I bit my lip. This clearly wasn’t the time to reveal that my shifts at the café had been cut and I was short on money again. So I just nodded sagely, putting my hands up.

“I get it, I get it,” I said in a soothing voice. “We’ll go our separate ways, you and Muffy, and me alone. Sure, no problem.”

At that, Catherine swung around, her blonde ponytail almost hitting me in the face, grabbing her dog’s pink leash.

“That’s right,” she snapped. “Do your own thing, we’re through. I don’t want my credit to be ruined too, Melissa, you’ve just been such a fucking hot mess lately, I can’t deal anymore.” And with that, Catherine stomped out the front door, Muffy sniveling and trailing behind her. With a sigh, I listened as they clattered down the stairs of our fifth-floor walk-up, her pet probably leaving slobbery strands of drool on the steps. God, what a safety hazard, but I guess it wouldn’t be my problem anymore. Maybe the next place I lived could be ground floor or even basement. I wouldn’t mind living in a subterranean place so long as the rent was cheap.

So I strode back into my room and threw myself on the bed. Ouch, without a box spring, the coils dug into my back and my head literally bobbled, perilously close to the ground. Man, I was in a bad state, I really couldn’t afford anything.

But where there’s a will, there’s a way, so with determined resolve, I flipped open my ancient laptop. Please, please, please turn on. And with a slight buzz and a flickering screen, it did. Thank god, today was gonna be my day, I could feel it.

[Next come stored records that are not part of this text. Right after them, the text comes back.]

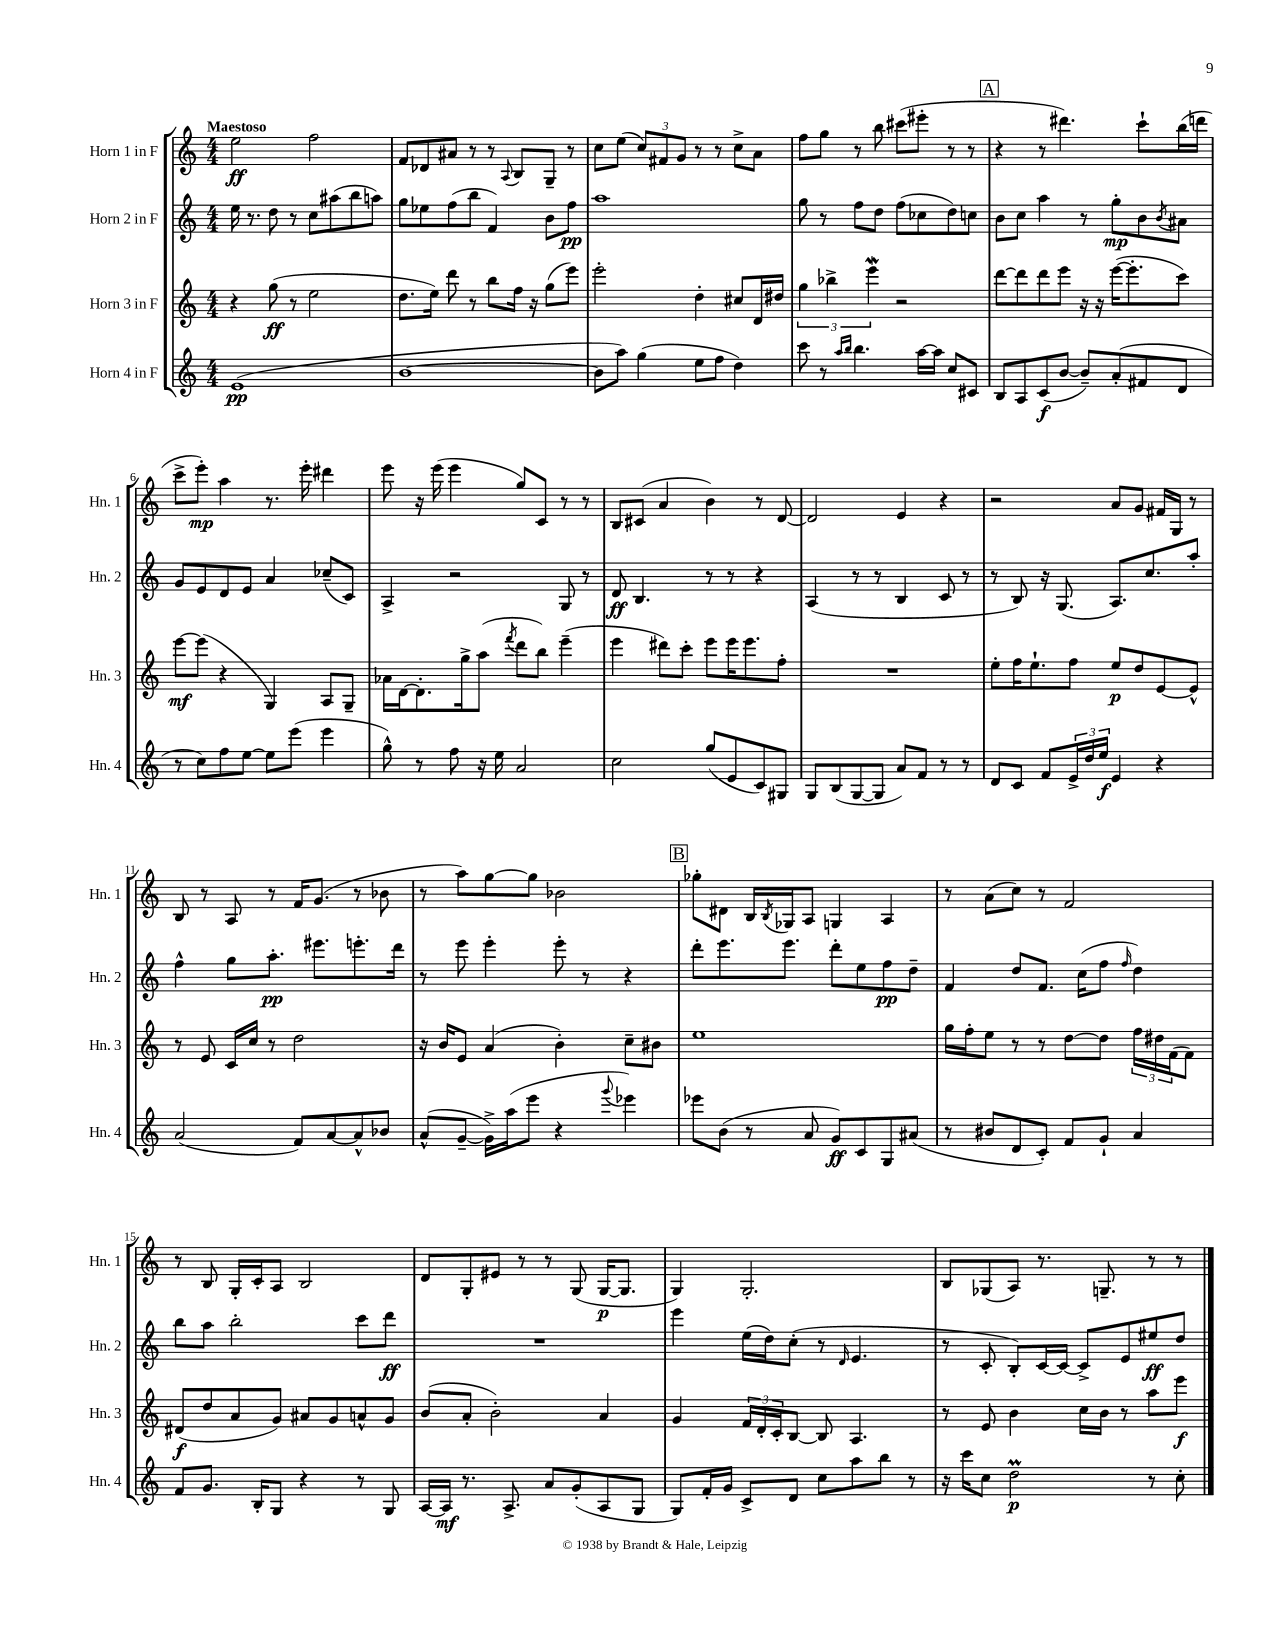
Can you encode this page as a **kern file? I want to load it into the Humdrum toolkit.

**kern	**kern	**kern	**kern
*staff4	*staff3	*staff2	*staff1
*clefG2	*clefG2	*clefG2	*clefG2
*k[]	*k[]	*k[]	*k[]
*M4/4	*M4/4	*M4/4	*M4/4
(1e	4r	16ee	2ee
.	.	8.r	.
.	(8gg	8dd	.
.	8r	8r	.
.	2ee	8cc	2ff
.	.	(8aa#	.
.	.	8bb	.
.	.	8aa)	.
=	=	=	=
[1b	8.dd	8gg	8f
.	.	8ee-	8d-
.	16ee)	.	.
.	8ddd	(8ff	8a#
.	8r	8bb	8r
.	8bb	4f)	8r
.	.	.	8qqA
.	16ff	.	8B
.	16r	.	.
.	(8gg	8b	8G~
.	8eee)	8ff	8r
=	=	=	=
8b]	2eee'	1aa	8cc
8aa)	.	.	(8ee
(4gg	.	.	12cc)
.	.	.	12f#
.	.	.	12g
8ee	4dd'	.	8r
8ff	.	.	8r
4dd)	8cc#	.	8cc^
.	16d	.	8a
.	16dd#	.	.
=	=	=	=
8ccc	6gg	8gg	8ff
8r	.	8r	8gg
.	6bb-^	.	.
16qqaa	.	.	.
16qqbb	.	.	.
4.bb	.	8ff	8r
.	6eee	.	.
.	.	8dd	8bb
.	2r	(8ff	(8ccc#
[16aa	.	8cc-	8eee#'
16aa]	.	.	.
8cc	.	8dd)	8r
8c#	.	8cc	8r
=	=	=	=
8B	[8ddd	8b	4r
8A	8ddd]	8cc	.
(8c	8ddd	4aa	8r
[8b	8eee	.	4.ddd#)
8b~])	16r	8r	.
.	16r	.	.
(8a'	([16eee	8gg'	.
.	8.eee']	.	.
8f#	.	8b	8ccc`
.	.	8qb	.
8d	8ccc)	8a#	(16bb
.	.	.	16ddd
=	=	=	=
8r	[8eee	8g	8ccc^
8cc)	(8eee]	8e	8eee')
8ff	4r	8d	4aa
[8ee	.	8e	.
8ee]	4G)	4a	8.r
(8eee	.	.	.
.	.	.	16eee'
4eee	8A	(8cc-~	4ddd#
.	8G~	8c)	.
=	=	=	=
8gg^^)	16a-	4A^	8eee
.	[16d	.	.
8r	8.d']	.	16r
.	.	.	(16eee
8ff	.	2r	4eee
.	16gg^	.	.
16r	(8aa	.	.
16ee	.	.	.
.	8qfff	.	.
2a	8ddd	.	8gg)
.	8bb)	.	8c
.	(4eee~	8G	8r
.	.	8r	8r
=	=	=	=
2cc	4eee	8d	8B
.	.	4.B	(8c#
.	8ddd#)	.	4a
.	8ccc'	.	.
(8gg	8eee	8r	4b)
8e	16eee	8r	.
.	8.eee	.	.
8c)	.	4r	8r
8G#	8ff'	.	[8d
=	=	=	=
8G	1r	(4A	2d]
(8B	.	.	.
[8G	.	8r	.
8G]	.	8r	.
8a)	.	4B	4e
8f	.	.	.
8r	.	8c	4r
8r	.	8r	.
=	=	=	=
8d	8ee'	8r	2r
8c	16ff	8B)	.
.	8.ee`	.	.
8f	.	16r	.
.	.	(8.G	.
24e^	8ff	.	.
24dd	.	.	.
24ee	.	.	.
4e	8ee	8.A)	8a
.	8dd	.	8g
.	.	8.cc	.
4r	[8e	.	16f#
.	.	.	16G
.	8e^^]	8aa'	8r
=	=	=	=
(2a	8r	4ff^^	8B
.	8e	.	8r
.	16c	8gg	8A
.	16cc	.	.
.	8r	8.aa'	8r
8f)	2dd	.	16f
.	.	8.eee#	(8.g
[8a	.	.	.
8a^^]	.	8.eee'	8r
8b-	.	.	8b-
.	.	16ddd	.
=	=	=	=
(8a^^	16r	8r	8r
.	16b	.	.
[8g~	8e	8eee	8aa)
16g^])	(4a	4eee'	[8gg
(16aa	.	.	.
8eee	.	.	8gg]
4r	4b')	8eee'	2b-
.	.	8r	.
8qqggg	.	.	.
4eee-)	8cc~	4r	.
.	8b#	.	.
=	=	=	=
8eee-	1ee	8ddd'	8gg-'
(8b	.	8.eee	8d#
8r	.	.	16B
.	.	.	8qB
.	.	8.eee	16G-
8a	.	.	8A
8g)	.	8ddd'	4G
8c	.	8ee	.
8G	.	8ff	4A
(8a#	.	8dd~	.
=	=	=	=
8r	16gg	4f	8r
.	16ff'	.	.
8b#	8ee	.	(8a
8d	8r	8dd	8cc)
8c')	8r	8.f	8r
8f	[8dd	.	2f
.	.	(16cc	.
8g`	8dd]	8ff	.
.	.	16qqff	.
4a	24ff	4dd)	.
.	24dd#	.	.
.	(24f	.	.
.	8f)	.	.
=	=	=	=
8f	(8d#	8bb	8r
8.g	8dd	8aa	8B
.	8a	2bb'	16G'
16B'	.	.	16c'
8G	8g)	.	8A
4r	8a#	.	2B
.	8g	.	.
8r	8a^^	8ccc	.
8G	8g	8ddd	.
=	=	=	=
[16A	(8b	1r	8d
16A]	.	.	.
8.r	8a'	.	8G'
.	2b')	.	8e#
8.A^	.	.	.
.	.	.	8r
8a	.	.	8r
(8g'	.	.	(8G
8A	4a	.	[16G
.	.	.	8.G]
8G	.	.	.
=	=	=	=
8G)	4g	4eee	4G)
16f'	.	.	.
16g	.	.	.
8c^	24f	(16ee	2.G'
.	24d'	.	.
.	.	16dd)	.
.	24c'	.	.
8d	[8B	(8cc'	.
8cc	8B]	8r	.
.	.	16qqd	.
8aa	4.A	4.e	.
8bb	.	.	.
8r	.	.	.
=	=	=	=
16r	8r	8r	8B
16ccc	.	.	.
8cc	8e	8c'	(8G-
2dd	4b	8B')	8A)
.	.	[16c	8.r
.	.	16c_	.
.	16cc	8c^]	.
.	16b	.	8.G~
.	8r	8e	.
8r	8aa	8ee#	8r
8cc'	8eee	8dd	8r
==	==	==	==
*-	*-	*-	*-
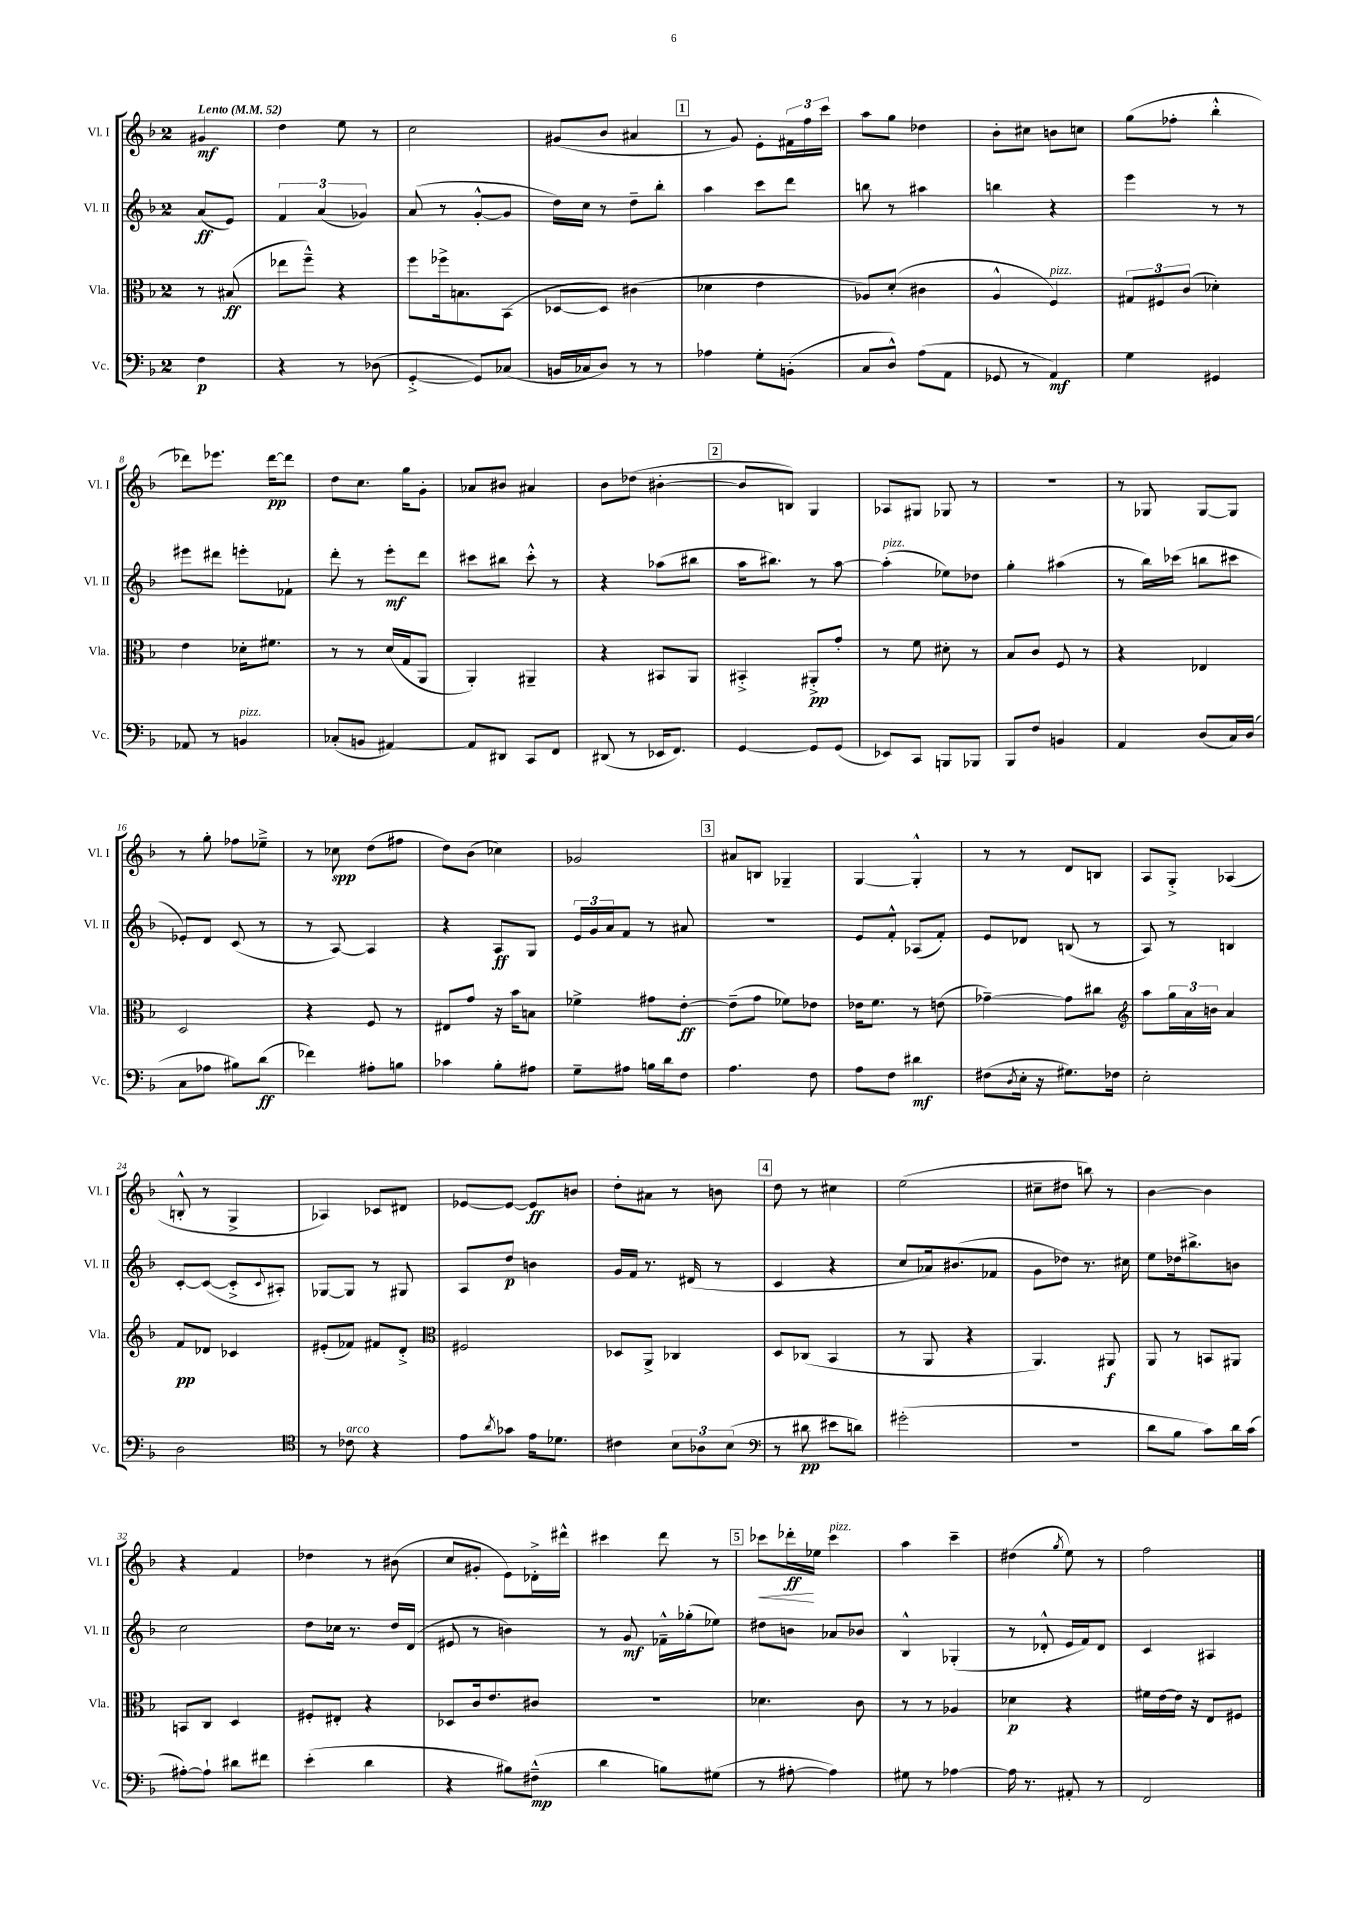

**kern	**kern	**kern	**kern
*staff4	*staff3	*staff2	*staff1
*clefF4	*clefC3	*clefG2	*clefG2
*k[b-]	*k[b-]	*k[b-]	*k[b-]
*M2/4	*M2/4	*M2/4	*M2/4
*MM52	*MM52	*MM52	*MM52
4F	8r	(8a	4g#
.	(8B#	8e)	.
=	=	=	=
4r	8ee-	6f	4dd
.	8ff~^^)	.	.
.	.	(6a	.
8r	4r	.	8ee
.	.	6g-)	.
(8D-	.	.	8r
=	=	=	=
[4GG'^	8ff	(8a	2cc
.	16ff-^	8r	.
.	8.B	.	.
8GG])	.	[8g'^^	.
(8C-	(8BB-	8g]	.
=	=	=	=
16BB	[8D-	16dd)	(8g#
16C-	.	16cc	.
8D)	8D-])	8r	8b-
8r	(4c#	8dd~	4a#
8r	.	8bb-'	.
=	=	=	=
4A-	4d-	4aa	8r
.	.	.	8g)
8G'	4e	8ccc	8e'
(8BB'	.	8ddd	24f#
.	.	.	24ff
.	.	.	24ccc
=	=	=	=
8C	8A-)	8bb	8aa
8D^^)	(8d'	8r	8gg
(8A	4c#	4aa#	4dd-
8AA	.	.	.
=	=	=	=
8GG-	4A^^	4bb	8b-'
8r	.	.	8cc#
4AA)	4F)	4r	8b
.	.	.	8cc
=	=	=	=
4G	12G#	4eee	(8gg
.	12F#	.	.
.	.	.	8ff-'
.	(12c	.	.
4GG#	4d-')	8r	4bb-'^^
.	.	8r	.
=	=	=	=
8AA-	4e	8eee#	8ddd-)
8r	.	8ddd#	8.eee-
4BB	16d-'	8eee'	.
.	8.f#	.	[16ddd-
.	.	8f-`	8ddd-]
=	=	=	=
(8C-'	8r	8ddd'	8dd
8BB	8r	8r	8.cc
[4AA#)	(16d	8eee'	.
.	16G	.	16gg
.	8AA	8ddd	8g'
=	=	=	=
8AA#]	4AA')	8ccc#	8a-
8DD#	.	8bb#	8b#
8CC	4AA#~	8ccc#'^^	4a#
8FF	.	8r	.
=	=	=	=
(8DD#	4r	4r	8b-
8r	.	.	(8dd-
16EE-	8BB#	(8aa-	[4b#'
8.FF)	.	.	.
.	8AA	8bb#	.
=	=	=	=
[4GG	4BB#'^	16aa	8b#]
.	.	8.bb#)	.
.	.	.	8B)
8GG]	8AA#'^	8r	4G
(8GG	8g'	[8aa	.
=	=	=	=
8EE-)	8r	(4aa']	8A-
8CC	8f	.	8G#
8BBB	8d#'	8ee-)	8G-
8BBB-	8r	8dd-	8r
=	=	=	=
8BBB-	8B-	4gg'	2r
8F	8c	.	.
4BB	8F	(4aa#	.
.	8r	.	.
=	=	=	=
4AA	4r	8r	8r
.	.	16bb-)	8G-
.	.	(16ccc-	.
(8D	4E-	8bb	[8G-
16C)	.	8ccc#	8G-]
(16D	.	.	.
=	=	=	=
8C	2D	8e-')	8r
8A-	.	8d	8gg'
8B#)	.	(8c	8ff-
(8d	.	8r	8ee-~^
=	=	=	=
4f-)	4r	8r	8r
.	.	[8A)	8cc-
8A#'	8F	4A]	(8dd
8B	8r	.	8ff#
=	=	=	=
4c-	8E#	4r	8dd)
.	8g	.	(8b-
8B-'	16r	8A	4cc-)
.	16b-	.	.
8A#	8B	8G	.
=	=	=	=
8G~	4f-^	24e	2g-
.	.	24g	.
.	.	24a	.
8A#	.	8f	.
16B	8g#	8r	.
16d	.	.	.
8F	[8e'	8a#	.
=	=	=	=
4.A	(8e~]	2r	8a#
.	8g	.	8B
.	8f-)	.	4G-~
8F	8e-	.	.
=	=	=	=
8A	16e-	8e	[4G
.	8.f	.	.
8F	.	8f'^^	.
4d#	8r	(8A-	4G'^^]
.	(8e	8f')	.
=	=	=	=
(8F#	[4g-~)	8e	8r
8qD	.	.	.
16E'	.	8d-	8r
16r	.	.	.
8.G#)	8g-]	(8B	8d
.	8cc#	8r	8B
16F-	.	.	.
=	=	=	=
*	*clefG2	*	*
2E'	8aa	8A)	8A
.	24gg	8r	8G'^
.	24a	.	.
.	24b	.	.
.	4a	4B	(4A-
=	=	=	=
2D	8f	[8c'	8B'^^
.	8d-	(8c_	8r
.	4c-	8c'^]	4G^
.	.	8qqc	.
.	.	8A#')	.
=	=	=	=
*clefC4	*	*	*
8r	(8e#'	[8G-	4A-)
8c-	8f-)	8G-]	.
4r	8f#	8r	8c-
.	8d'^	8G#	8d#
=	=	=	=
*	*clefC3	*	*
8e	2F#	8A	[8e-
8qa	.	.	.
8g-	.	8dd	8e-_
16e	.	4b	8e-]
8.d-	.	.	.
.	.	.	8b
=	=	=	=
4c#	8D-	16g	8dd'
.	.	16f	.
.	8AA^	8.r	8a#
12B-	4C-	.	8r
.	.	(16d#	.
12A-	.	.	.
.	.	8r	8b
(12B-	.	.	.
=	=	=	=
*clefF4	*	*	*
8r	8D	4c	8dd
8d#	(8C-	.	8r
8e#	4BB-	4r	4cc#
8d)	.	.	.
=	=	=	=
(2g#'	8r	8cc	(2ee
.	8AA	16a-)	.
.	.	(8.b#	.
.	4r	.	.
.	.	8f-	.
=	=	=	=
2r	4.AA)	8g	8cc#~
.	.	8dd-)	8dd#
.	.	8.r	8bb)
.	8AA#	.	8r
.	.	16cc#	.
=	=	=	=
8d	8AA	8ee	[4b-
8B-	8r	16dd-	.
.	.	8.bb#^	.
8c)	8BB	.	4b-]
16d	8AA#	8b	.
(16c	.	.	.
=	=	=	=
[8A#')	8BB	2cc	4r
8A#`]	8C	.	.
8d#	4D	.	4f
8f#	.	.	.
=	=	=	=
(4e'	8F#'	8dd	4dd-
.	8E#'	16cc-	.
.	.	8.r	.
4d	4r	.	8r
.	.	16dd	(8b#
.	.	(16d	.
=	=	=	=
4r	8D-	8e#	8cc
.	16c	8r	8g#'
.	8.e	.	.
8B#)	.	4b)	8e)
(8F#~^^	8c#	.	16d-'^
.	.	.	16ddd#^^
=	=	=	=
4d	2r	8r	4ccc#
.	.	8g	.
8B)	.	16f-~^^	8ddd
.	.	(16gg-'	.
(8G#	.	8ee-)	8r
=	=	=	=
8r	4.d-	8dd#	8ccc-
[8A#'	.	8b	16ddd-'
.	.	.	16ee-
4A#])	.	8a-	4ccc-
.	8c	8b-	.
=	=	=	=
8G#	8r	4B-^^	4aa
8r	8r	.	.
[4A-	4A-	(4G-'	4ccc~
=	=	=	=
16A-]	4d-	8r	(4dd#
8.r	.	.	.
.	.	8d-'^^	.
.	.	.	8qgg
8AA#'	4r	16e	8ee)
.	.	16f)	.
8r	.	8d-	8r
=	=	=	=
2FF	16f#	4c	2ff
.	[16e	.	.
.	16e]	.	.
.	16r	.	.
.	8E	4A#	.
.	8F#	.	.
==	==	==	==
*-	*-	*-	*-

But as I browsed apartment listings, I realized that my initial spark of optimism was nothing but a flash in the pan. Because today was not going to be my day, nor was tomorrow, nor the day after. The listings I saw were either way out of my price range, or super-skeevy sounding. There were a couple listings only for females, and it wasn’t because the current person preferred the cleanliness and fastidiousness of a girl. It sounded like they wanted a female to give them a massage in return for a reduction in rent, for some kinky play on the side. Or there were some that offered Central Park views and a private bathroom, so long as you provided “personal services” for the owner. Uck. That was definitely off the list.